__DATA__:
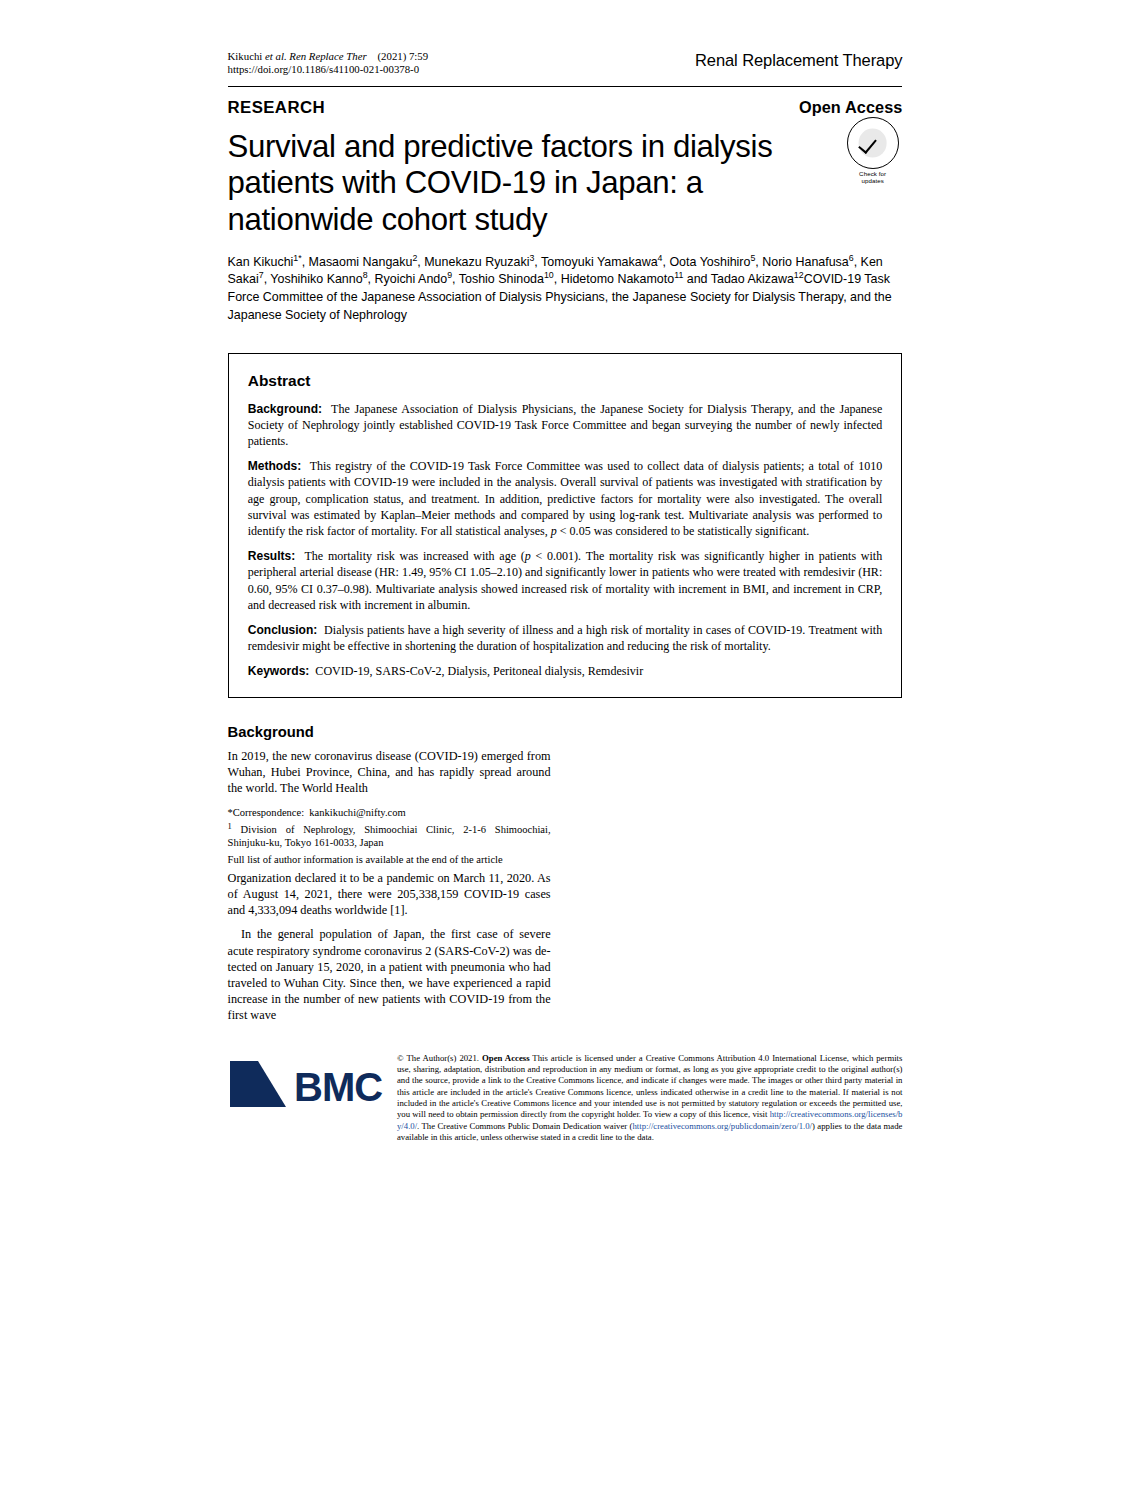Kikuchi et al. Ren Replace Ther (2021) 7:59 https://doi.org/10.1186/s41100-021-00378-0
Renal Replacement Therapy
RESEARCH
Open Access
Check for
updates
Survival and predictive factors in dialysis patients with COVID-19 in Japan: a nationwide cohort study
Kan Kikuchi1*, Masaomi Nangaku2, Munekazu Ryuzaki3, Tomoyuki Yamakawa4, Oota Yoshihiro5, Norio Hanafusa6, Ken Sakai7, Yoshihiko Kanno8, Ryoichi Ando9, Toshio Shinoda10, Hidetomo Nakamoto11 and Tadao Akizawa12COVID-19 Task Force Committee of the Japanese Association of Dialysis Physicians, the Japanese Society for Dialysis Therapy, and the Japanese Society of Nephrology
Abstract
Background: The Japanese Association of Dialysis Physicians, the Japanese Society for Dialysis Therapy, and the Japanese Society of Nephrology jointly established COVID-19 Task Force Committee and began surveying the number of newly infected patients.
Methods: This registry of the COVID-19 Task Force Committee was used to collect data of dialysis patients; a total of 1010 dialysis patients with COVID-19 were included in the analysis. Overall survival of patients was investigated with stratification by age group, complication status, and treatment. In addition, predictive factors for mortality were also investigated. The overall survival was estimated by Kaplan–Meier methods and compared by using log-rank test. Multivariate analysis was performed to identify the risk factor of mortality. For all statistical analyses, p < 0.05 was considered to be statistically significant.
Results: The mortality risk was increased with age (p < 0.001). The mortality risk was significantly higher in patients with peripheral arterial disease (HR: 1.49, 95% CI 1.05–2.10) and significantly lower in patients who were treated with remdesivir (HR: 0.60, 95% CI 0.37–0.98). Multivariate analysis showed increased risk of mortality with increment in BMI, and increment in CRP, and decreased risk with increment in albumin.
Conclusion: Dialysis patients have a high severity of illness and a high risk of mortality in cases of COVID-19. Treatment with remdesivir might be effective in shortening the duration of hospitalization and reducing the risk of mortality.
Keywords: COVID-19, SARS-CoV-2, Dialysis, Peritoneal dialysis, Remdesivir
Background
In 2019, the new coronavirus disease (COVID-19) emerged from Wuhan, Hubei Province, China, and has rapidly spread around the world. The World Health
*Correspondence: kankikuchi@nifty.com
1 Division of Nephrology, Shimoochiai Clinic, 2-1-6 Shimoochiai, Shinjuku-ku, Tokyo 161-0033, Japan
Full list of author information is available at the end of the article
Organization declared it to be a pandemic on March 11, 2020. As of August 14, 2021, there were 205,338,159 COVID-19 cases and 4,333,094 deaths worldwide [1].
In the general population of Japan, the first case of severe acute respiratory syndrome coronavirus 2 (SARS-CoV-2) was detected on January 15, 2020, in a patient with pneumonia who had traveled to Wuhan City. Since then, we have experienced a rapid increase in the number of new patients with COVID-19 from the first wave
BMC
© The Author(s) 2021. Open Access This article is licensed under a Creative Commons Attribution 4.0 International License, which permits use, sharing, adaptation, distribution and reproduction in any medium or format, as long as you give appropriate credit to the original author(s) and the source, provide a link to the Creative Commons licence, and indicate if changes were made. The images or other third party material in this article are included in the article's Creative Commons licence, unless indicated otherwise in a credit line to the material. If material is not included in the article's Creative Commons licence and your intended use is not permitted by statutory regulation or exceeds the permitted use, you will need to obtain permission directly from the copyright holder. To view a copy of this licence, visit http://creativecommons.org/licenses/by/4.0/. The Creative Commons Public Domain Dedication waiver (http://creativecommons.org/publicdomain/zero/1.0/) applies to the data made available in this article, unless otherwise stated in a credit line to the data.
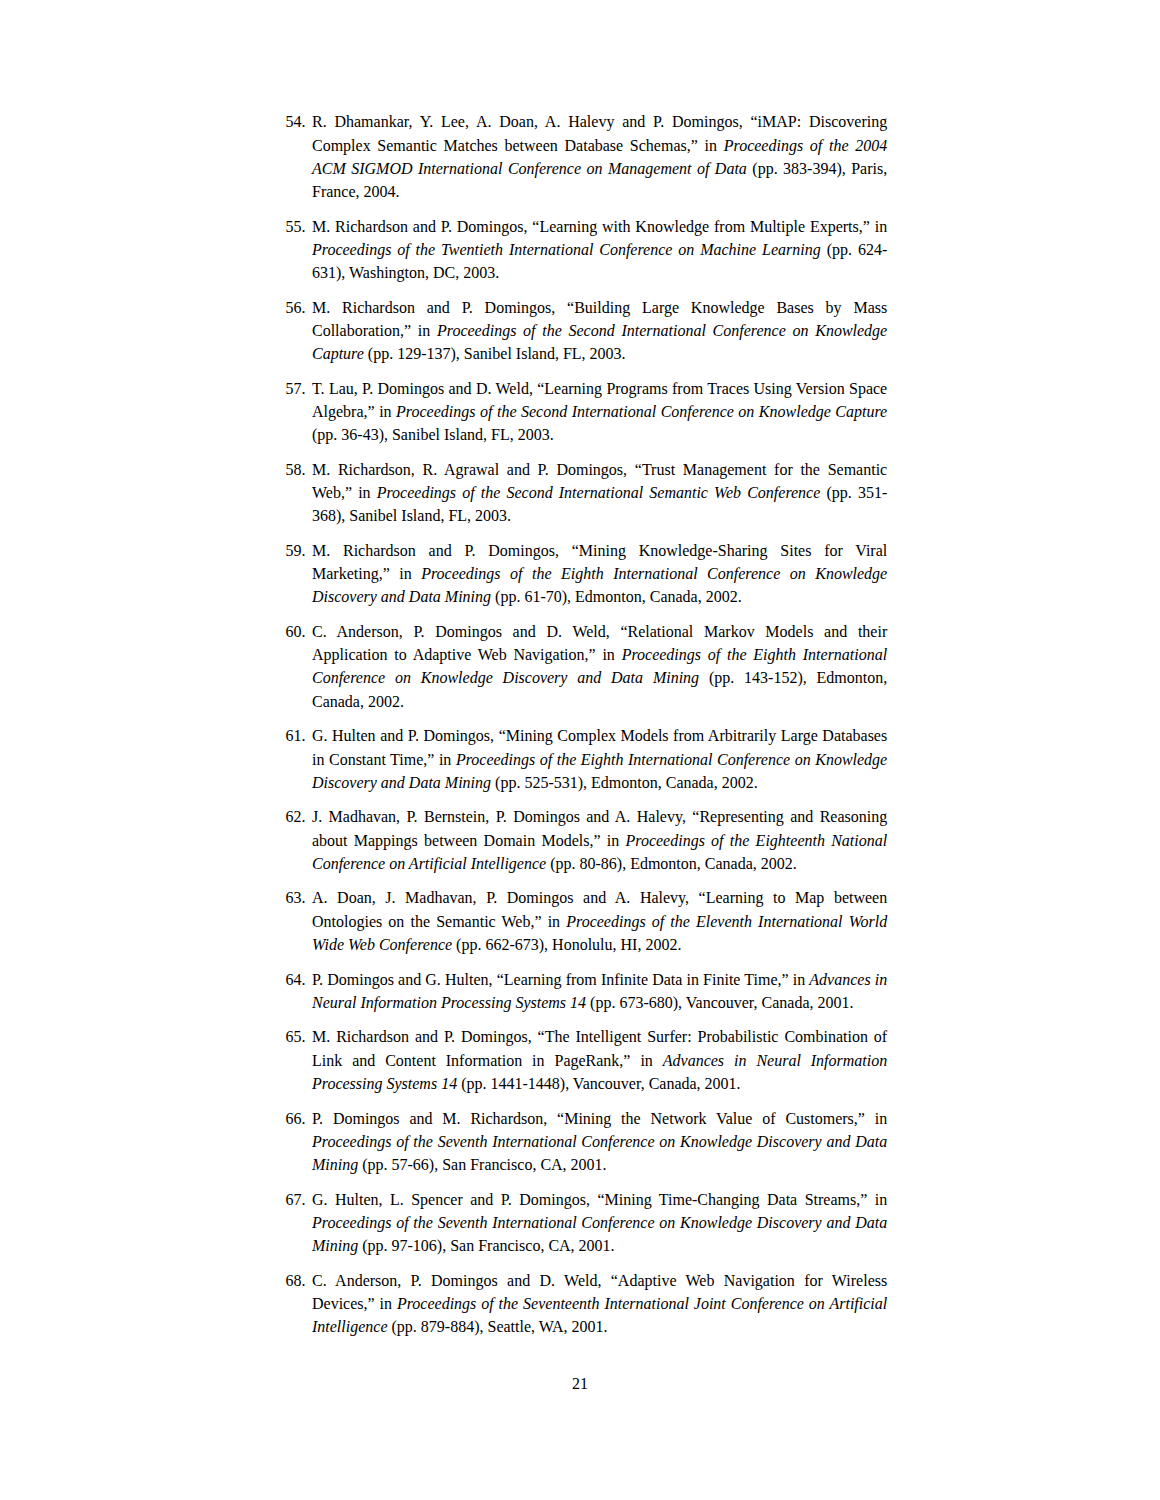54. R. Dhamankar, Y. Lee, A. Doan, A. Halevy and P. Domingos, “iMAP: Discovering Complex Semantic Matches between Database Schemas,” in Proceedings of the 2004 ACM SIGMOD International Conference on Management of Data (pp. 383-394), Paris, France, 2004.
55. M. Richardson and P. Domingos, “Learning with Knowledge from Multiple Experts,” in Proceedings of the Twentieth International Conference on Machine Learning (pp. 624-631), Washington, DC, 2003.
56. M. Richardson and P. Domingos, “Building Large Knowledge Bases by Mass Collaboration,” in Proceedings of the Second International Conference on Knowledge Capture (pp. 129-137), Sanibel Island, FL, 2003.
57. T. Lau, P. Domingos and D. Weld, “Learning Programs from Traces Using Version Space Algebra,” in Proceedings of the Second International Conference on Knowledge Capture (pp. 36-43), Sanibel Island, FL, 2003.
58. M. Richardson, R. Agrawal and P. Domingos, “Trust Management for the Semantic Web,” in Proceedings of the Second International Semantic Web Conference (pp. 351-368), Sanibel Island, FL, 2003.
59. M. Richardson and P. Domingos, “Mining Knowledge-Sharing Sites for Viral Marketing,” in Proceedings of the Eighth International Conference on Knowledge Discovery and Data Mining (pp. 61-70), Edmonton, Canada, 2002.
60. C. Anderson, P. Domingos and D. Weld, “Relational Markov Models and their Application to Adaptive Web Navigation,” in Proceedings of the Eighth International Conference on Knowledge Discovery and Data Mining (pp. 143-152), Edmonton, Canada, 2002.
61. G. Hulten and P. Domingos, “Mining Complex Models from Arbitrarily Large Databases in Constant Time,” in Proceedings of the Eighth International Conference on Knowledge Discovery and Data Mining (pp. 525-531), Edmonton, Canada, 2002.
62. J. Madhavan, P. Bernstein, P. Domingos and A. Halevy, “Representing and Reasoning about Mappings between Domain Models,” in Proceedings of the Eighteenth National Conference on Artificial Intelligence (pp. 80-86), Edmonton, Canada, 2002.
63. A. Doan, J. Madhavan, P. Domingos and A. Halevy, “Learning to Map between Ontologies on the Semantic Web,” in Proceedings of the Eleventh International World Wide Web Conference (pp. 662-673), Honolulu, HI, 2002.
64. P. Domingos and G. Hulten, “Learning from Infinite Data in Finite Time,” in Advances in Neural Information Processing Systems 14 (pp. 673-680), Vancouver, Canada, 2001.
65. M. Richardson and P. Domingos, “The Intelligent Surfer: Probabilistic Combination of Link and Content Information in PageRank,” in Advances in Neural Information Processing Systems 14 (pp. 1441-1448), Vancouver, Canada, 2001.
66. P. Domingos and M. Richardson, “Mining the Network Value of Customers,” in Proceedings of the Seventh International Conference on Knowledge Discovery and Data Mining (pp. 57-66), San Francisco, CA, 2001.
67. G. Hulten, L. Spencer and P. Domingos, “Mining Time-Changing Data Streams,” in Proceedings of the Seventh International Conference on Knowledge Discovery and Data Mining (pp. 97-106), San Francisco, CA, 2001.
68. C. Anderson, P. Domingos and D. Weld, “Adaptive Web Navigation for Wireless Devices,” in Proceedings of the Seventeenth International Joint Conference on Artificial Intelligence (pp. 879-884), Seattle, WA, 2001.
21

__WHAT YOU HAVE TO DO__: State how many lines of the listing hold the string "Second"; reply with the number and nothing else.

__SOLUTION TO THIS EXERCISE__: 3